O que nossos pais não nos contaram sobre dinheiro (e por que seu bolso sofre hoje)
Fomos criados para trabalhar e pagar boletos, mas ninguém nos ensinou o que fazer com o que sobra, e muito menos como fazer o dinheiro render.
Se você puxar pela memória a sua infância, vai lembrar dos conselhos dos seus pais para estudar e trabalhar duro para “ser alguém na vida”. Mas pense bem: você se lembra de ver os adultos conversando abertamente sobre como guardar dinheiro, o que são juros ou como planejar o futuro?
Para a grande maioria dos brasileiros, a resposta é não.
Antigamente, o dinheiro dentro de casa era um assunto proibido. Ou ninguém falava dele, ou ele só virava assunto quando a situação apertava e o clima ficava tenso. Fomos criados para trabalhar e pagar boletos, mas ninguém nos ensinou o que fazer com o que sobra, e muito menos como fazer o dinheiro render.

Com quase 30 anos de experiência trabalhando no mercado financeiro, eu cheguei a uma conclusão muito clara: a maioria das pessoas que passa sufoco hoje não está nessa situação por preguiça ou falta de esforço. O problema é que nós não temos base. Fomos jogados em um mundo cheio de propagandas, facilidades para comprar parcelado e cartões de crédito sem que ninguém nos desse um manual de instruções.
Por isso, precisamos parar de apontar o dedo. O aperto financeiro não escolhe classe social. Ele tira o sono de quem ganha um salário-mínimo e também de quem tem um cargo alto em uma grande empresa, mas vive atolado em dívidas. Usar as compras para aliviar o estresse, ter medo de olhar o extrato do banco ou achar que investimento é coisa de cinema não são defeitos de caráter. São consequências de termos aprendido a lidar com o dinheiro do jeito errado, no “piloto automático”.
Agora, entender o passado serve para a gente compreender o problema, mas não para usar como desculpa. Não ter tido educação financeira na infância explica por que erramos até aqui, mas não justifica continuarmos errando daqui para frente. Se quem veio antes não nos preparou, a responsabilidade de mudar o rumo da história agora é nossa.
O objetivo desta coluna, nesses quatro anos em que estamos juntos, nunca foi dar receita milagrosa, mas sim jogar a real e fazer você agir.

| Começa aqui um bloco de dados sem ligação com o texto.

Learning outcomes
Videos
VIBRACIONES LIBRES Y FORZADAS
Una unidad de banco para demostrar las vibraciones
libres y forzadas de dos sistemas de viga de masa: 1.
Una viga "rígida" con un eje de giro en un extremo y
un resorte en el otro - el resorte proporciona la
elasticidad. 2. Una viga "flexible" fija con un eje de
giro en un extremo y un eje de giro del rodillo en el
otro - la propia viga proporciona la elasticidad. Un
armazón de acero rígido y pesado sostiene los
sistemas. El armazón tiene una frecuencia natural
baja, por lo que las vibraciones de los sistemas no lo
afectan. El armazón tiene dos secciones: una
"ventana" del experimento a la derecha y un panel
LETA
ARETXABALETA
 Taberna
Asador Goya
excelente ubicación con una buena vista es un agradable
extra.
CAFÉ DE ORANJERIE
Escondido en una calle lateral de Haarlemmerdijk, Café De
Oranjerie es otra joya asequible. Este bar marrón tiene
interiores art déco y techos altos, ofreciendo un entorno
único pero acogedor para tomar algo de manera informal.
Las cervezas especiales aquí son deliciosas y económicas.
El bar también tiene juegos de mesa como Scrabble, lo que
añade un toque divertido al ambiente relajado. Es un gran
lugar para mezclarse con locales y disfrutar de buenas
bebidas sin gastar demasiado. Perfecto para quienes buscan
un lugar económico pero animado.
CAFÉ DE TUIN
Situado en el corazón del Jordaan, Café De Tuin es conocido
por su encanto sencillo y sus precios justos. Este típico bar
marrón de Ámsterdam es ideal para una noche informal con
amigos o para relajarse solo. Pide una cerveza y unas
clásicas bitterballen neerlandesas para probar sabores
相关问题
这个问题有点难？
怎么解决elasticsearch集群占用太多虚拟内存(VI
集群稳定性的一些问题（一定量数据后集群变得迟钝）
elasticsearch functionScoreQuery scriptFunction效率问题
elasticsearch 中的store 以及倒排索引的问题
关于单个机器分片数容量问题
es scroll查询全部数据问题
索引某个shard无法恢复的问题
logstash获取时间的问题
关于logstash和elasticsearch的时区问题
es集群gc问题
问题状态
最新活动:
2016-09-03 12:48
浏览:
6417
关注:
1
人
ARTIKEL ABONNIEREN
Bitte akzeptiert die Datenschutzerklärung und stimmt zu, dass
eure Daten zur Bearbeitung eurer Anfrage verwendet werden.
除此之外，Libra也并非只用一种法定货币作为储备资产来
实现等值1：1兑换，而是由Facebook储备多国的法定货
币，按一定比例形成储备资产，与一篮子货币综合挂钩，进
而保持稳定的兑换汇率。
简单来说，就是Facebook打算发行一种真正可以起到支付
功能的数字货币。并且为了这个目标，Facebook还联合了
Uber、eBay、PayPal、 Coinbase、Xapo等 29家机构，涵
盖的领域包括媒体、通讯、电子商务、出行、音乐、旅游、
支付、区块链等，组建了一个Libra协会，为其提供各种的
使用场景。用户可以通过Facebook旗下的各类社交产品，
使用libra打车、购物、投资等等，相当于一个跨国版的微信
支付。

Fingir que o problema não existe não faz a conta sumir; só aumenta a bola de neve.
Para assumir o controle da sua vida e mudar essa rota, você precisa de três atitudes práticas:
- Acabe com o segredo dentro de casa: Dinheiro não pode ser um assunto proibido com a família. Sentar com o marido, com a esposa e até conversar com os filhos sobre o que dá e o que não dá para comprar é o começo de tudo. Onde todo mundo ajuda, a carga fica mais leve.
- Encare a realidade de frente: Parar de olhar o extrato não faz as dívidas desaparecerem. É preciso colocar no papel (ou no celular) para onde o seu dinheiro está indo de verdade e cortar os gastos que você faz por impulso.

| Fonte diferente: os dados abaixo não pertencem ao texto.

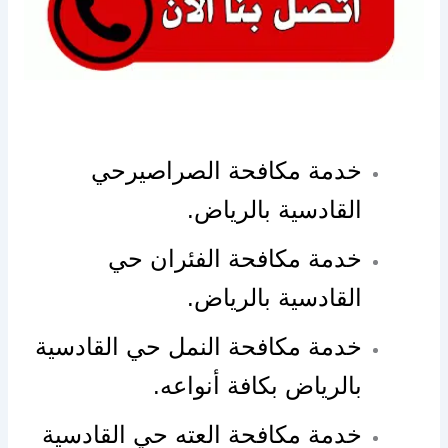
خدمة مكافحة الصراصيرحي
القادسية بالرياض.
خدمة مكافحة الفئران حي
القادسية بالرياض.
خدمة مكافحة النمل حي القادسية
بالرياض بكافة أنواعه.
خدمة مكافحة العته حي القادسية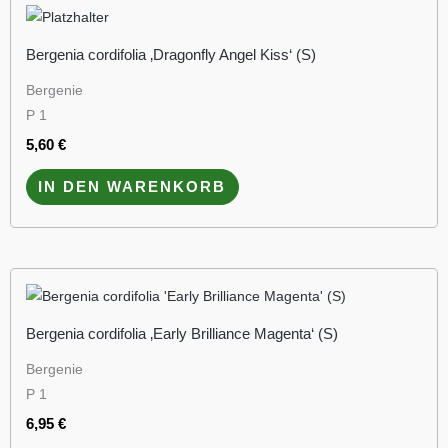
Bergenia cordifolia ‚Dragonfly Angel Kiss‘ (S)
Bergenie
P 1
5,60
€
IN DEN WARENKORB
Bergenia cordifolia ‚Early Brilliance Magenta‘ (S)
Bergenie
P 1
6,95
€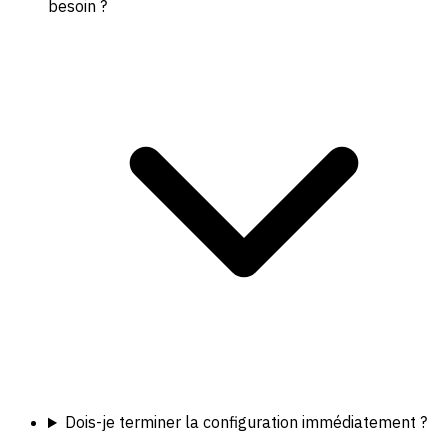
besoin ?
Dois-je terminer la configuration immédiatement ?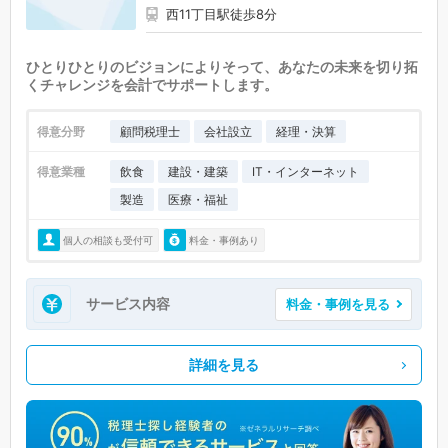
西11丁目駅徒歩8分
ひとりひとりのビジョンによりそって、あなたの未来を切り拓
くチャレンジを会計でサポートします。
得意分野
顧問税理士
会社設立
経理・決算
得意業種
飲食
建設・建築
IT・インターネット
製造
医療・福祉
個人の相談も受付可
料金・事例あり
サービス内容
料金・事例を見る
詳細を見る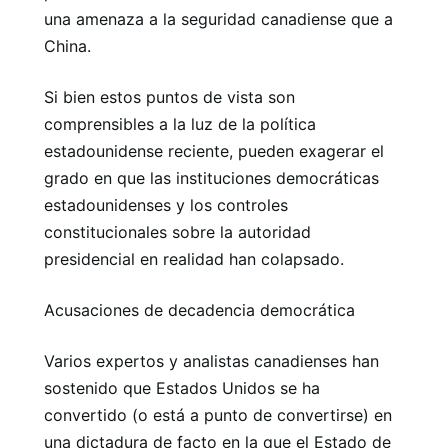
una amenaza a la seguridad canadiense que a
China.
Si bien estos puntos de vista son
comprensibles a la luz de la política
estadounidense reciente, pueden exagerar el
grado en que las instituciones democráticas
estadounidenses y los controles
constitucionales sobre la autoridad
presidencial en realidad han colapsado.
Acusaciones de decadencia democrática
Varios expertos y analistas canadienses han
sostenido que Estados Unidos se ha
convertido (o está a punto de convertirse) en
una dictadura de facto en la que el Estado de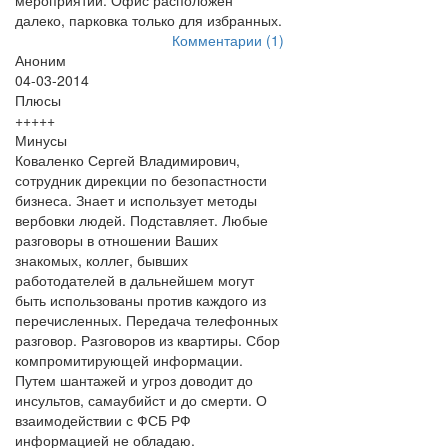
мероприятий. Офис расположен
далеко, парковка только для избранных.
Комментарии (1)
Аноним
04-03-2014
Плюсы
+++++
Минусы
Коваленко Сергей Владимирович,
сотрудник дирекции по безопастности
бизнеса. Знает и использует методы
вербовки людей. Подставляет. Любые
разговоры в отношении Ваших
знакомых, коллег, бывших
работодателей в дальнейшем могут
быть использованы против каждого из
перечисленных. Передача телефонных
разговор. Разговоров из квартиры. Сбор
компромитирующей информации.
Путем шантажей и угроз доводит до
инсультов, самаубийст и до смерти. О
взаимодействии с ФСБ РФ
информацией не обладаю.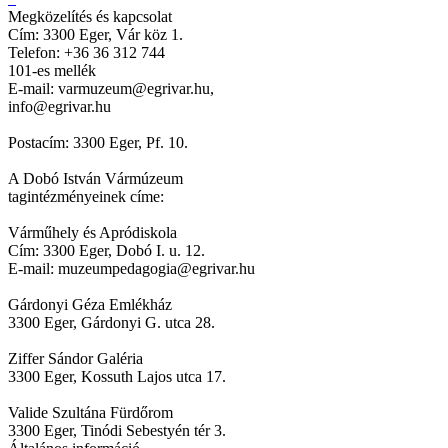
Megközelítés és kapcsolat
Cím: 3300 Eger, Vár köz 1.
Telefon: +36 36 312 744
101-es mellék
E-mail: varmuzeum@egrivar.hu,
info@egrivar.hu
Postacím: 3300 Eger, Pf. 10.
A Dobó István Vármúzeum
tagintézményeinek címe:
Várműhely és Apródiskola
Cím: 3300 Eger, Dobó I. u. 12.
E-mail: muzeumpedagogia@egrivar.hu
Gárdonyi Géza Emlékház
3300 Eger, Gárdonyi G. utca 28.
Ziffer Sándor Galéria
3300 Eger, Kossuth Lajos utca 17.
Valide Szultána Fürdőrom
3300 Eger, Tinódi Sebestyén tér 3.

- Entenda que investir é para você também: Guardar dinheiro e investir não é privilégio de quem já é rico. É o caminho justamente para quem quer parar de passar sufoco. Esperar “sobrar muito” para começar é uma armadilha. Comece com o que for possível hoje, mesmo que seja pouco, mas tenha constância.
Para fechar, deixo uma provocação para o seu dia: quando você trabalha duro o mês inteiro e gasta tudo o que ganhou sem planejamento, você não está gastando apenas dinheiro. Você está gastando as horas de vida que passou longe da sua família, o seu suor e a sua energia para enriquecer os outros, enquanto o seu próprio futuro continua desprotegido.
Olhar para a própria realidade e mudar hábitos antigos exige coragem. Mas me diga: até quando você vai continuar trocando a sua paz de espírito pelo alívio momentâneo de uma compra por impulso ou pelo conforto de fingir que o problema não existe?
Aprender a cuidar do seu dinheiro não é sobre ser pão-duro, é sobre ser livre.